I caught part of Ken Burns' documentary about the Dust Bowl on PBS last night. Growing up here, you cover some of that stuff in history classes along the way, but certainly not in the kind of depth that you get in this documentary. The thing that struck me (and I only watched the first part) was how LONG it lasted. You would think people would have given up and moved on a whole lot sooner than they did having to live in those kinds of conditions, but they were tough...or stubborn...or just didn't realize (which seems typical of human beings...the inability to look for solutions to a bad situation when you're right in the middle of it)...I don't know.

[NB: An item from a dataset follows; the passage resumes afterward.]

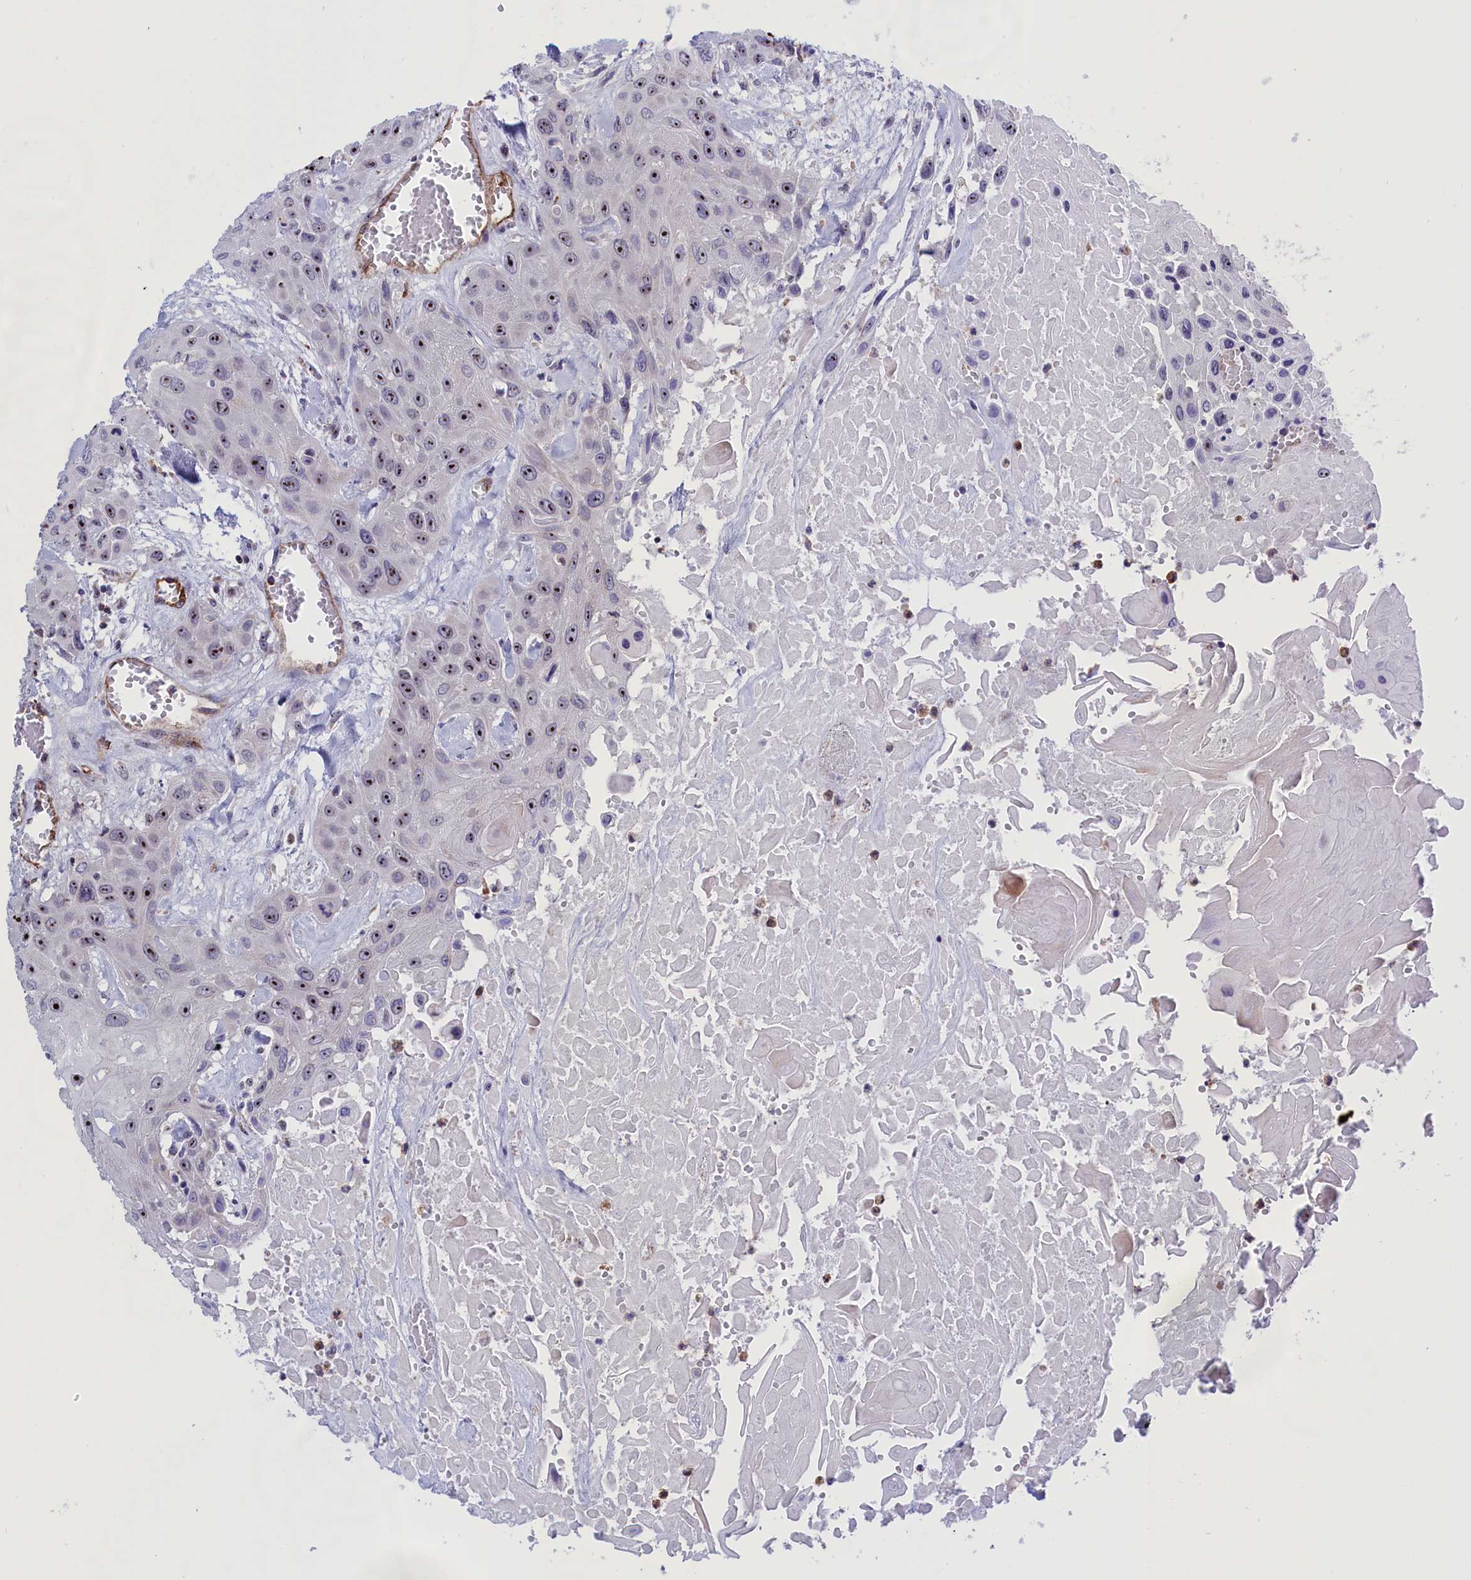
{"staining": {"intensity": "moderate", "quantity": ">75%", "location": "nuclear"}, "tissue": "head and neck cancer", "cell_type": "Tumor cells", "image_type": "cancer", "snomed": [{"axis": "morphology", "description": "Squamous cell carcinoma, NOS"}, {"axis": "topography", "description": "Head-Neck"}], "caption": "Tumor cells reveal moderate nuclear expression in about >75% of cells in head and neck cancer. The protein is shown in brown color, while the nuclei are stained blue.", "gene": "MPND", "patient": {"sex": "male", "age": 81}}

My father was born in Okarchee, OK in 1930. He was a Dust Bowl baby. He was the youngest of six kids (that I'm aware of, there may have been more, but that side of the family's history is spotty at best, and he's no longer around to quiz about it.) After watching this, I'm amazed they survived, and I'd give anything to pick his brain about it. His father was a share cropper, and the family eventually left Oklahoma and moved to California (hello, Grapes of Wrath) when things became untenable. I wonder, after watching this, how bad it was before it reached the breaking point. This picture is from a day in April, 1935 when they had the biggest and baddest of the Dust Storms. Woody Guthrie, born and raised in Okemah, OK, who would have been 14 years old on this day, credits this horrible storm as the inspiration for his song "So Long It's Been Good to Know Yuh." As that storm approached, he said, people were sure it was the end of the world, and they all started their goodbyes to one another. Hard to imagine.
My uncle, a few years older than my father, met Woody at some point. I'm not sure about the details, but they certainly would have had a few things in common.
Probably not a great documentary for little kids, but middle school and up would be appropriate. Ken gets fairly graphic about things like the wholesale slaughter of cattle, and jackrabbit round ups, not to mention some very sad and tragic stories about the loss of human life.
I need to watch the rest of it, and then ask my uncle a few more questions before he's no longer around either.